__EXERCISE DESCRIPTION__
Return verbatim every line from the first line of the data below to the line that contains "Оставить заявку", inclusive, and no further.

=-=-=-=-=

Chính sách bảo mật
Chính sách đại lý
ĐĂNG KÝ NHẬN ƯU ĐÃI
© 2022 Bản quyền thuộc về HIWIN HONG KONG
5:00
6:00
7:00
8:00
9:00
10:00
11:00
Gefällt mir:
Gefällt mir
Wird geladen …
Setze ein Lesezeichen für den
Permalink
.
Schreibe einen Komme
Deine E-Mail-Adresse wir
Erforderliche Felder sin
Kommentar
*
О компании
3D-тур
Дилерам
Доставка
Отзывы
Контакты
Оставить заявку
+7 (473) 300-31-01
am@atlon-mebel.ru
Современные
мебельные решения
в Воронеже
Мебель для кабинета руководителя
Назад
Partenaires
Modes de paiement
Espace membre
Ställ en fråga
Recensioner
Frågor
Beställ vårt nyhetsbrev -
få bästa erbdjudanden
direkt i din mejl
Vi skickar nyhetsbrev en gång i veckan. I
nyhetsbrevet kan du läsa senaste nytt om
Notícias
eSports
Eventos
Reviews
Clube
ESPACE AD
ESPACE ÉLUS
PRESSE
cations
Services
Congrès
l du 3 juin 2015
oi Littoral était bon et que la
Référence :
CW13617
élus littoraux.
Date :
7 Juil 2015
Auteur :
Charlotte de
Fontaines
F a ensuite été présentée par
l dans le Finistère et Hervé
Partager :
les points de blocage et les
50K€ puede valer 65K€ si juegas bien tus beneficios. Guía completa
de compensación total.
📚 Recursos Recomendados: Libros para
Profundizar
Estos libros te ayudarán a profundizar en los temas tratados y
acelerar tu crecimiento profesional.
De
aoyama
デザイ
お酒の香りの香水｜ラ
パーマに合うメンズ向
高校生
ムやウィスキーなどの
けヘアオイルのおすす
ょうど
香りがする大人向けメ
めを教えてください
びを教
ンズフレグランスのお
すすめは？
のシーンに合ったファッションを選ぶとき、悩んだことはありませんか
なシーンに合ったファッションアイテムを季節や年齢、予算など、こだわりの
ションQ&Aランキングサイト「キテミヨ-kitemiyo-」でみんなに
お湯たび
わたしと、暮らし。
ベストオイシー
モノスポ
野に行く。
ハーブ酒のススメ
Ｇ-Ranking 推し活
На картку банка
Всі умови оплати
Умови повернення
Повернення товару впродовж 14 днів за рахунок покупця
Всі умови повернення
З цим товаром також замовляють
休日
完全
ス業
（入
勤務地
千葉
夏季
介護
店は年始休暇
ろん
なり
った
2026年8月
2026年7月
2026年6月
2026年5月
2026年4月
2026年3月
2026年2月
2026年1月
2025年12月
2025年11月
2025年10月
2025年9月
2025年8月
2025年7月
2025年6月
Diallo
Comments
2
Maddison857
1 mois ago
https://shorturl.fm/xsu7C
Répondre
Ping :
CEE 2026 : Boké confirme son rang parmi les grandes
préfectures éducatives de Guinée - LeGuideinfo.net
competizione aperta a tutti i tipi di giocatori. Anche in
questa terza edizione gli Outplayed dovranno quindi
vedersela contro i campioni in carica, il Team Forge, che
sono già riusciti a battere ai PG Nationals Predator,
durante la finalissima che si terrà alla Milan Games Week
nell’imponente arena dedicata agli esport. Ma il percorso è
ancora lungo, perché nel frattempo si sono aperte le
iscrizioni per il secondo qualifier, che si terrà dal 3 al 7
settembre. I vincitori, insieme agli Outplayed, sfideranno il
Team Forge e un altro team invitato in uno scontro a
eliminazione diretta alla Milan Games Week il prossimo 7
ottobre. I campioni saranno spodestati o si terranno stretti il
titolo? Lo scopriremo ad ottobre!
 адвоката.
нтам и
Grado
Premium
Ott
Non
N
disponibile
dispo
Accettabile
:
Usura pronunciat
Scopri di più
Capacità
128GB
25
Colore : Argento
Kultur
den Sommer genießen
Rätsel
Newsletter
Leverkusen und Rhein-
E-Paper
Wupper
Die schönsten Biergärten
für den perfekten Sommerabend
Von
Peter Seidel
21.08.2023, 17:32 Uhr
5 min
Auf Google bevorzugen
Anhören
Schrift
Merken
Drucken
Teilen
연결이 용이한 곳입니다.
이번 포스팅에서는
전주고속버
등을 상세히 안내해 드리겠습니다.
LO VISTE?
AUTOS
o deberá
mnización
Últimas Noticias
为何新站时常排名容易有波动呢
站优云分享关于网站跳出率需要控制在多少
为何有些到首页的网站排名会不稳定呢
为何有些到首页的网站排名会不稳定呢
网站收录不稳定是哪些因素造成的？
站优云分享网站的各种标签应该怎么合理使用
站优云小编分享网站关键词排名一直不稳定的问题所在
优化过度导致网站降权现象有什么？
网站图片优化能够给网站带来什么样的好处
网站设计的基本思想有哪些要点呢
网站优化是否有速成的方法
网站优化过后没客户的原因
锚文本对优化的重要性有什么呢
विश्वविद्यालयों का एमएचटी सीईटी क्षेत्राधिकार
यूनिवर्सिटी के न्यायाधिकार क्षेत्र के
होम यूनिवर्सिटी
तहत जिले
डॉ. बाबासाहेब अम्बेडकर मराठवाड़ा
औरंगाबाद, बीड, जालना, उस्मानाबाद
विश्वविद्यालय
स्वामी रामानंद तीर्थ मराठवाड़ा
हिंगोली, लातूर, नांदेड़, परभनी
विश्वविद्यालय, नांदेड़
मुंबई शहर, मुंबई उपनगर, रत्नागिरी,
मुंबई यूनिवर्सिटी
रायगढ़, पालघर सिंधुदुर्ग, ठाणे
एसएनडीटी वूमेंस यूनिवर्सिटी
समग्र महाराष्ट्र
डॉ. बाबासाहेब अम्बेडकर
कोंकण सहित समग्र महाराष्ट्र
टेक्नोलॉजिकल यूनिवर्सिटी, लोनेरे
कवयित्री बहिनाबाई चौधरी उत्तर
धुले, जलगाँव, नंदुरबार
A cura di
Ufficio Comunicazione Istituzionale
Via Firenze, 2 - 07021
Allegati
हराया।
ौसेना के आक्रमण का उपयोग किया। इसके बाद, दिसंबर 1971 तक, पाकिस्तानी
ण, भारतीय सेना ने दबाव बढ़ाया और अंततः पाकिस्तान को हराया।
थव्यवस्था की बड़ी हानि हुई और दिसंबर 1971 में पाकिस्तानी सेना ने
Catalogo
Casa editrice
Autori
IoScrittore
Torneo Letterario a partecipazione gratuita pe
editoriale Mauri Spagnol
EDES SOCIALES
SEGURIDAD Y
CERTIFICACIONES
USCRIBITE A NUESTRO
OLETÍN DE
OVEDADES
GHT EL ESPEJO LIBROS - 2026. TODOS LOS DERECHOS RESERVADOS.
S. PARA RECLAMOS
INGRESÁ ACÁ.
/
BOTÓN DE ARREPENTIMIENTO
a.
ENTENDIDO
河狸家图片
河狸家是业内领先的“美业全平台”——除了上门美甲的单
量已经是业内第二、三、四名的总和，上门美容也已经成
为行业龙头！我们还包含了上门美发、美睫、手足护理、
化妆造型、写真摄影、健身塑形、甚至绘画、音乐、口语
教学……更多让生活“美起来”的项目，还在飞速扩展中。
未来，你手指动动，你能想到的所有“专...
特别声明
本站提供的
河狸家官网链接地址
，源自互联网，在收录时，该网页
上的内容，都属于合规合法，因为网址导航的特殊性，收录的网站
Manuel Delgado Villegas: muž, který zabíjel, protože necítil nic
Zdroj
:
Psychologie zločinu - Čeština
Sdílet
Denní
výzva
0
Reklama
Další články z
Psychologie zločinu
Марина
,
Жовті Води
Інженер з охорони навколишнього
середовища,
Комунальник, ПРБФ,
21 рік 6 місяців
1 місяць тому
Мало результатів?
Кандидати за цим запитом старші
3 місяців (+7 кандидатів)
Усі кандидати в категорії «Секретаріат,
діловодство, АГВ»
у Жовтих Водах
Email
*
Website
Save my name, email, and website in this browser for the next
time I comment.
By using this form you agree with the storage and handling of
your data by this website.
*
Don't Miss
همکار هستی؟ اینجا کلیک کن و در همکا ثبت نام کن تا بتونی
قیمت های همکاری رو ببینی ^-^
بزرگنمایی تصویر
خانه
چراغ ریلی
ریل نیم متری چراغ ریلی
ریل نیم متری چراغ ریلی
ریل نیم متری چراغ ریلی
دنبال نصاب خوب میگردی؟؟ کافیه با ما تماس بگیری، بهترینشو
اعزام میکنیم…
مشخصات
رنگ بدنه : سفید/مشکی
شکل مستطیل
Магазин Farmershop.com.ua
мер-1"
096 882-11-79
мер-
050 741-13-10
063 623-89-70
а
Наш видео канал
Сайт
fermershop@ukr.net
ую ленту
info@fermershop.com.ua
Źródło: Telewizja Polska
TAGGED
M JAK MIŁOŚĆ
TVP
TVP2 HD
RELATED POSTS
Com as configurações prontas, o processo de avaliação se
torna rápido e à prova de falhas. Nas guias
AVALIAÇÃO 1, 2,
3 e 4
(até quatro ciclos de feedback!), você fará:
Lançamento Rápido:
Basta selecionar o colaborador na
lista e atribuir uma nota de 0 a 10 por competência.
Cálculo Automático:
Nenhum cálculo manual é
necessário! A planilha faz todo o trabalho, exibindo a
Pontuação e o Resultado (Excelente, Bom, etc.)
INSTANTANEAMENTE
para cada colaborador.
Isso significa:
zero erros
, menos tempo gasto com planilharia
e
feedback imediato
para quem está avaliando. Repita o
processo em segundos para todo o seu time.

=-=-=-=-=

__ANSWER SPACE__
Chính sách bảo mật
Chính sách đại lý
ĐĂNG KÝ NHẬN ƯU ĐÃI
© 2022 Bản quyền thuộc về HIWIN HONG KONG
5:00
6:00
7:00
8:00
9:00
10:00
11:00
Gefällt mir:
Gefällt mir
Wird geladen …
Setze ein Lesezeichen für den
Permalink
.
Schreibe einen Komme
Deine E-Mail-Adresse wir
Erforderliche Felder sin
Kommentar
*
О компании
3D-тур
Дилерам
Доставка
Отзывы
Контакты
Оставить заявку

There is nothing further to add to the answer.